I have a sweater my mom knit when she was 17 or 18. She is 92. Many other things her mom and grandmother did.


----------



## DebraSundhausen (Jan 28, 2011)

LadyElle said:


> I love your avatar. Very neat effect


Thank you, it's a close up picture of a baby afghan I designed.


----------



## freckles (May 21, 2011)

I have a feather and fan afghan (shades of red to pink) on my bed. about 55 years old, and my husband still has a cabled sweater about 50 years old (no longer fits him) both made by me when the kids were little.


----------



## k2p3-knit-on (Oct 24, 2012)

At least 65 years old, a strip of hand crocheted lace edging made by my grandmother's best friend's mother, an ancient blind lady who still wore high buttoned shoes. Because she was blind and mostly sat by a warm coal stove the shoes didn't wear out. I was a kid when she gave it to me.


----------



## OLDKNITTER (Jan 19, 2011)

My Grandma crocheted a dog for me 66 years ago and i have doilies that she crocheted and brought to this country. I would say one is about 80 years old and the other one i know was made when she was expecting my father so that is 100 years old. the center linen in it has to be replaced and i will do that this summer. so home made things last a long long time.


----------



## beejay (May 27, 2011)

Reading back over this it just almost boggles the mind how old some of these items are and some are still in use. It's wonderful that people have kept them.


----------



## mothermartha (Mar 1, 2011)

I am 71, I have 2 afghans crocheted by my grandmother who died when I was 8. I believe they were made before I was born as I always remember them-- earliest memories when I was three and definitely before my father died when I was 5-so at least 67 yrs old. One is a granny square sewn together with regular sewing thread-never seen that since.


----------



## jmcdougall1 (Jan 11, 2014)

I have a beautiful crocheted bedspread my grandmother made. I think it is about 75 years old - made with ivory colored crochet thread.


----------



## MzBluejay (Sep 1, 2013)

I have a scotty dog quilt and a crochet bedspread that my grandma made me when I was in grade school and I am 84


----------



## tinykneecaps (Dec 6, 2012)

60 years ago my Mom tried to give me some afghans that she had made. Her choice of colors left me cold and I grew to hate the chevron style. We made a deal, I would pick out and buy the yarn and the pattern and she would do the work. I now have a wonderful dark blue, light blue and white bedspread in 3 inch vertical stripes of a shell pattern that I treasure. Upon her death we also discovered many small pieces of crochet doilies that my brother discarded and I have those. They must be 70 or 80 years old. Treasures to be passed on to my Daughter.


----------



## kneonknitter (Feb 10, 2011)

tenaj said:


> On a recent visit to my niece I noticed an afghan on the back of her couch. It looked familiar but I couldn't place it. When I asked about it she said it was the one my Mother made for her Mother. That was about 62 years ago!!
> 
> How old is your oldest knit or crochet item.
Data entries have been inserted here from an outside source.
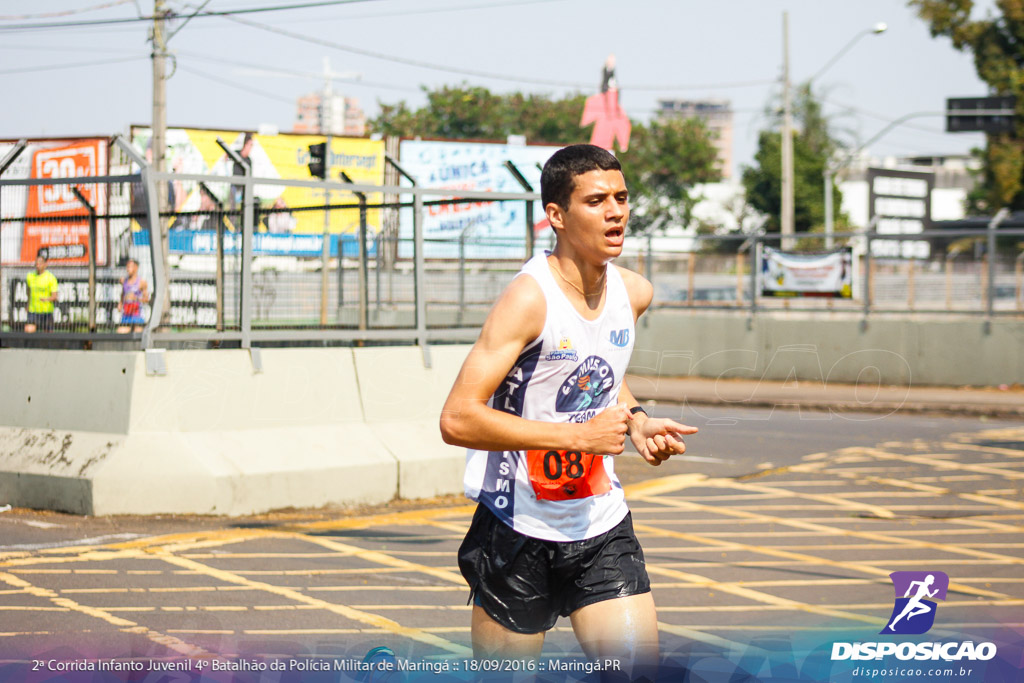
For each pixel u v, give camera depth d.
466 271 12.40
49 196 9.87
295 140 27.84
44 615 5.70
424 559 7.29
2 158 9.70
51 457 8.87
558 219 2.98
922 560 7.32
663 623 5.61
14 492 8.94
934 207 67.81
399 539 7.93
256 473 8.76
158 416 8.62
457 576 6.80
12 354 9.48
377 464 9.41
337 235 11.27
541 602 3.18
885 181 37.16
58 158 25.53
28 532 7.96
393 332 10.05
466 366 2.92
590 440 2.85
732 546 7.84
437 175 29.81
I had a hand strung & knit sequined twin set that my mother made when I was about 10 years old, making it 52 years old. I just gave it to my 12 year old granddaughter as an heirloom for her to treasure of a woman who would have loved her to pieces because of who she is & because she is the daughter of my mother's favorite grandchild, my daughter. I can still see my mother sitting & stringing those sequins. Every single stitch has a sequin on it.


----------



## Valkyrie (Feb 26, 2011)

I had an afghan that I double-knitted for my son about 35 yrs ago. He used it until last year, as he said it was so comfortable and warm. Now he is married and doesn't use it much, guess he keeps warm in other ways. Oh I am so naughty :!:  :lol:


----------



## MrsB (Jun 3, 2011)

I have an Afghan that my grandmother crochet when I was 9 (about 51 yrs ago). I have a white crochet Barbie cocktail dress with a pink satin rose on a cumberbund, made about the same time.


----------



## rutledge54 (Apr 7, 2011)

knittingagain said:


> I have a yellow cabled sweater my Mom made for my Dad approx 55-60 years ago. When it was given to me, I didn't understand about handwashing wool, so it is no longer a man's sweater & I doubt it would fit me.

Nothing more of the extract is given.